If you’re not familiar with it, spinal stenosis is a narrowing of the spinal canal – the space that contains the spinal cord. This is most often caused by degenerative changes; some sort of normal shift or loss that occurs over time, such as with herniated discs, arthritic changes, compression fractures, etc. This stenosis, or narrowing of that space, can put pressure on the nerves that travel through the spine. The two most common places for this to occur are in the neck (cervical stenosis) and the low back (lumbar stenosis). Most often, stenosis can begin with little to no sign that anything is wrong. Progression of symptoms happens over time as the stenosis worsens. The most common symptoms include numbness, tingling, and weakness of the limbs and in some severe cases, organ function may be affected as well. 

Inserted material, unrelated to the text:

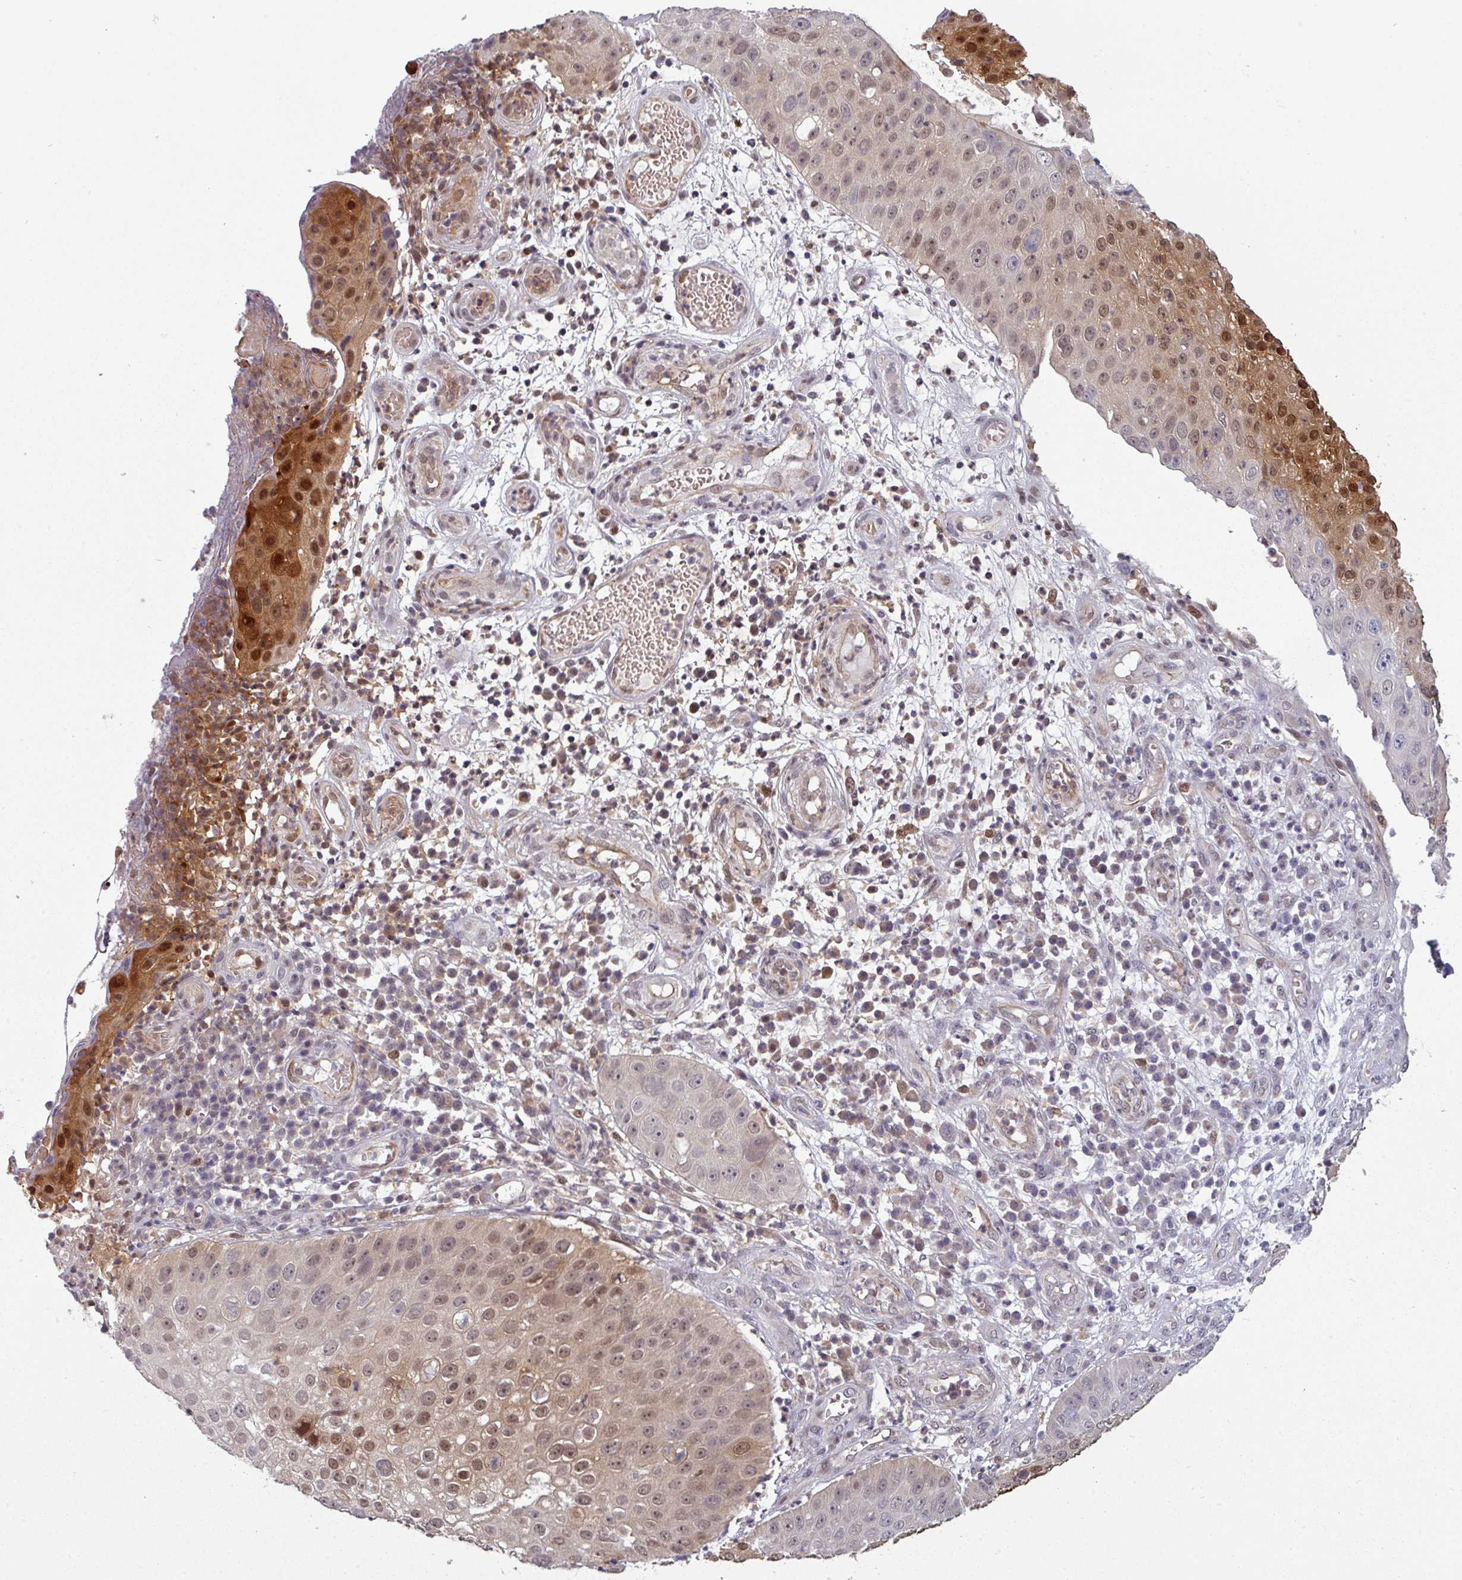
{"staining": {"intensity": "strong", "quantity": "<25%", "location": "cytoplasmic/membranous,nuclear"}, "tissue": "skin cancer", "cell_type": "Tumor cells", "image_type": "cancer", "snomed": [{"axis": "morphology", "description": "Squamous cell carcinoma, NOS"}, {"axis": "topography", "description": "Skin"}], "caption": "IHC photomicrograph of neoplastic tissue: skin squamous cell carcinoma stained using immunohistochemistry exhibits medium levels of strong protein expression localized specifically in the cytoplasmic/membranous and nuclear of tumor cells, appearing as a cytoplasmic/membranous and nuclear brown color.", "gene": "PRAMEF12", "patient": {"sex": "male", "age": 71}}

There are many treatment options for spinal stenosis depends on the severity of the case, such as pain-relieving medications, steroid injections, and surgical decompression procedures. However, with the appropriate movements and exercise regimen such as with massage therapy and physical therapy, much of that pressure can often be relieved. If you’ve got some progressed symptoms and are dealing with the pain of those nerve compressions, movement and exercise may be the last thing you think you need, but it is often the best course of action. Getting through the first few minutes, and the first few sessions are the hardest part, but once you’re past that, you’ll often start to see some pretty powerful improvement. Your goal when it comes to exercise is to strengthen the muscles of the posterior chain (the low back, glutes, and hamstrings) and strengthen the abdominal musculature, which is responsible for stabilizing the spine. Here are some exercises that might help. 

Bent knee glute bridge 

This can be one of the most beneficial movements when it comes to posterior chain strength and spinal health. Start by lying face-up on the floor, with your knees bent to 45 degrees and your feet flat on the floor about a foot in front of your knees. Relax your arms by your side. Push your heels into the ground while lifting your hips off the floor until your knees, hips, and shoulders form a straight line, all the while squeezing your glutes. Hold for 3 seconds and slowly return to the ground. If possible, perform 3 sets of 20 repetitions. 

Bird dog 

Start on all four limbs with your hands under your shoulders and your knees under your hips directly. Brace your abs while keeping your back and pelvis as stable as possible. Reach one arm in front of you while pushing your opposite leg out directly behind you. Don’t let your pelvis or trunk rotate and try not to let your rib cage push toward the floor. This should be a slow and controlled movement. Return to starting position and repeat the movement on the other side. Complete 3 sets of 8 repetitions per side.  

Side plank 

Start by lying on your side with your elbow directly under your shoulder. Brace your core and lift your hips off the floor, keeping your head, trunk, hips, knees, and feet all in a straight line. Your goal is to stay as stable as possible when your hips are elevated. Hold this position for 30 seconds at a time. Complete 3 sets of these on each side.  

While spinal stenosis can be painful, it is important to remain as active as possible to prevent the worsening of your symptoms. Low impact exercises such as riding a stationary bike or swimming are often recommended in addition to the exercises above. Because the exact cause and nature of the stenosis may be unique for each patient, talk with your doctor and physical therapist about the best exercises for your specific type and start taking an active approach to managing it.